━━ Given records ━━

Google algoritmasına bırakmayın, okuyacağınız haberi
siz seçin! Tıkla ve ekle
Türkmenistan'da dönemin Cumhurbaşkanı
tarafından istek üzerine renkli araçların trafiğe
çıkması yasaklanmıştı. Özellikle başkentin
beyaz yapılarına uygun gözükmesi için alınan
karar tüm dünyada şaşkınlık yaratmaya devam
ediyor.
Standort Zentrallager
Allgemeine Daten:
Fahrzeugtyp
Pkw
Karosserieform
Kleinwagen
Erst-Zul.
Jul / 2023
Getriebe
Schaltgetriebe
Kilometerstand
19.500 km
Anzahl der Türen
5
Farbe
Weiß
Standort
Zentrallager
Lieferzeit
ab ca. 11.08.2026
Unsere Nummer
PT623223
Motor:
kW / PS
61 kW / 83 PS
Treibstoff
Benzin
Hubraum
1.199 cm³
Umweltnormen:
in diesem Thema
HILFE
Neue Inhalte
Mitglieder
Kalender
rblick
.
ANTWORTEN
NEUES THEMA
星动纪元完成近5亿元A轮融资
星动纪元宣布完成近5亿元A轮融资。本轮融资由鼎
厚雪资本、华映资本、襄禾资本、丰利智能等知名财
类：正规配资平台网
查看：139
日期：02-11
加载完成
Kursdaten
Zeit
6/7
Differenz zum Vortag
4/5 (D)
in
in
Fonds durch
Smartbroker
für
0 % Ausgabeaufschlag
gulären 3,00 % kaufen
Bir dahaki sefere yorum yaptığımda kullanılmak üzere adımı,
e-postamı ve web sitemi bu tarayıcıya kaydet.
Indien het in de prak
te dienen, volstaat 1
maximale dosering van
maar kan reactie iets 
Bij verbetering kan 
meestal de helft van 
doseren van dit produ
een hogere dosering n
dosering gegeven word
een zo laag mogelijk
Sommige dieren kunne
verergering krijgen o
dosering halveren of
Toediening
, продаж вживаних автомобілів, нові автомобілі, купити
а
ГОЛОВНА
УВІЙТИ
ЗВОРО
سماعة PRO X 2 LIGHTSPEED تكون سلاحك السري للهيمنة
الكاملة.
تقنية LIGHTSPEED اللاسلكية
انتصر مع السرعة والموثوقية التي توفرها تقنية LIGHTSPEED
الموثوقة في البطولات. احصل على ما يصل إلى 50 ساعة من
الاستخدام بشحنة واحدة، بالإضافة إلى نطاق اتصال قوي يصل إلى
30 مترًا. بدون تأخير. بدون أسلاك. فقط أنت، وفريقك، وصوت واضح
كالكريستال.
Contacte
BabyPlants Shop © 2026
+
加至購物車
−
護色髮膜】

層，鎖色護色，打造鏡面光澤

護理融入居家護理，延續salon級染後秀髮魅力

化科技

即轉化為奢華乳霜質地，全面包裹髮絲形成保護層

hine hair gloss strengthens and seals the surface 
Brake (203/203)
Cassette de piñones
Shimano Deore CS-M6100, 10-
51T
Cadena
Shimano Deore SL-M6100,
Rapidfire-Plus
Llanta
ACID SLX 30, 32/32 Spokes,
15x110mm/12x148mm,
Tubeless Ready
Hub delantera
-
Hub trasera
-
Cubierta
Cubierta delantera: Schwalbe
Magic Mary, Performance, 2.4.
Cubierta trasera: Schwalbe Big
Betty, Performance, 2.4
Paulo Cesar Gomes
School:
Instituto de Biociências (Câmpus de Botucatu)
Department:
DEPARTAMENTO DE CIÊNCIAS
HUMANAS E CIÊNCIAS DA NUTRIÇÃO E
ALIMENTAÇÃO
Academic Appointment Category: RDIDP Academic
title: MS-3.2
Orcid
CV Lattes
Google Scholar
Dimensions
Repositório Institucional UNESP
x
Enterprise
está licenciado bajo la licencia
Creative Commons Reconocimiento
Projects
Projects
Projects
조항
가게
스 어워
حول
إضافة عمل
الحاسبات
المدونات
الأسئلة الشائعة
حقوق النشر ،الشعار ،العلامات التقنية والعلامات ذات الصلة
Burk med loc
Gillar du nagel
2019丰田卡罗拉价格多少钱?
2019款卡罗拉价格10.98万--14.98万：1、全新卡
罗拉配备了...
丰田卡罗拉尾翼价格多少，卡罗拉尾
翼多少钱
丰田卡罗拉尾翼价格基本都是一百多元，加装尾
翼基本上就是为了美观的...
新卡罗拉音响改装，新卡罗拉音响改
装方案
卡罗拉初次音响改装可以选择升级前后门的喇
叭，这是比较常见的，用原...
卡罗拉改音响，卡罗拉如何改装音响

━━━

#### Task requirements:
Both end lines included, restate word for word the lines above from the line with "maar kan reactie iets" to the line with "新卡罗拉音响改装，新卡罗拉音响改", and nothing else.

#### Exercise output:
maar kan reactie iets 
Bij verbetering kan 
meestal de helft van 
doseren van dit produ
een hogere dosering n
dosering gegeven word
een zo laag mogelijk
Sommige dieren kunne
verergering krijgen o
dosering halveren of
Toediening
, продаж вживаних автомобілів, нові автомобілі, купити
а
ГОЛОВНА
УВІЙТИ
ЗВОРО
سماعة PRO X 2 LIGHTSPEED تكون سلاحك السري للهيمنة
الكاملة.
تقنية LIGHTSPEED اللاسلكية
انتصر مع السرعة والموثوقية التي توفرها تقنية LIGHTSPEED
الموثوقة في البطولات. احصل على ما يصل إلى 50 ساعة من
الاستخدام بشحنة واحدة، بالإضافة إلى نطاق اتصال قوي يصل إلى
30 مترًا. بدون تأخير. بدون أسلاك. فقط أنت، وفريقك، وصوت واضح
كالكريستال.
Contacte
BabyPlants Shop © 2026
+
加至購物車
−
護色髮膜】

層，鎖色護色，打造鏡面光澤

護理融入居家護理，延續salon級染後秀髮魅力

化科技

即轉化為奢華乳霜質地，全面包裹髮絲形成保護層

hine hair gloss strengthens and seals the surface 
Brake (203/203)
Cassette de piñones
Shimano Deore CS-M6100, 10-
51T
Cadena
Shimano Deore SL-M6100,
Rapidfire-Plus
Llanta
ACID SLX 30, 32/32 Spokes,
15x110mm/12x148mm,
Tubeless Ready
Hub delantera
-
Hub trasera
-
Cubierta
Cubierta delantera: Schwalbe
Magic Mary, Performance, 2.4.
Cubierta trasera: Schwalbe Big
Betty, Performance, 2.4
Paulo Cesar Gomes
School:
Instituto de Biociências (Câmpus de Botucatu)
Department:
DEPARTAMENTO DE CIÊNCIAS
HUMANAS E CIÊNCIAS DA NUTRIÇÃO E
ALIMENTAÇÃO
Academic Appointment Category: RDIDP Academic
title: MS-3.2
Orcid
CV Lattes
Google Scholar
Dimensions
Repositório Institucional UNESP
x
Enterprise
está licenciado bajo la licencia
Creative Commons Reconocimiento
Projects
Projects
Projects
조항
가게
스 어워
حول
إضافة عمل
الحاسبات
المدونات
الأسئلة الشائعة
حقوق النشر ،الشعار ،العلامات التقنية والعلامات ذات الصلة
Burk med loc
Gillar du nagel
2019丰田卡罗拉价格多少钱?
2019款卡罗拉价格10.98万--14.98万：1、全新卡
罗拉配备了...
丰田卡罗拉尾翼价格多少，卡罗拉尾
翼多少钱
丰田卡罗拉尾翼价格基本都是一百多元，加装尾
翼基本上就是为了美观的...
新卡罗拉音响改装，新卡罗拉音响改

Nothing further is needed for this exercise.